◆ Complete the following ◆
• a. List every distinct proper name that appears in the article on the AstraZeneca vaccine and blood clots, whether a person, organization, publication or country.
• b. From the article on the AstraZeneca vaccine and blood clots, print the passage between "The head of" and "such a reaction.", inclusive.

◆ Page extract ◆
A senior official at the European Medicines Agency (EMA) has said there is a link between the AstraZeneca vaccine and the cases of blood clots reported in some people who took the jab.
The head of vaccines strategy at the EMA, Marco Cavaleri, in an interview with Italy’s Il Messaggero newspaper, established that a link with the vaccine exists, however, there was still uncertainty about what exactly was causing such a reaction.
He said “In my opinion we can now say it, it is clear there is a link with the vaccine. What causes this reaction, however, we still do not know.
“These platelet-deficient cerebral thromboses appear to be the main event to investigate. In the next few hours we will say that the connection exists, but we still have to understand how this happens.”
According to Cavaleri, there was a higher than expected number of cases of cerebral thrombosis – blood clotting in the brain – among younger vaccinated people compared with the general population.
Mr Cavaleri said the EMA’s evaluation of the AstraZeneca vaccine was “far from over” and that it was for individual countries to establish specific guidelines around which age groups were given which vaccines.

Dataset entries
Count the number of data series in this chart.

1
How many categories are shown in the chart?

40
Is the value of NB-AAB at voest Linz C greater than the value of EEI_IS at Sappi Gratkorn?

◆ Solution list ◆
• a. European Medicines Agency (EMA), AstraZeneca, Marco Cavaleri, Italy, Il Messaggero

• b.
The head of vaccines strategy at the EMA, Marco Cavaleri, in an interview with Italy’s Il Messaggero newspaper, established that a link with the vaccine exists, however, there was still uncertainty about what exactly was causing such a reaction.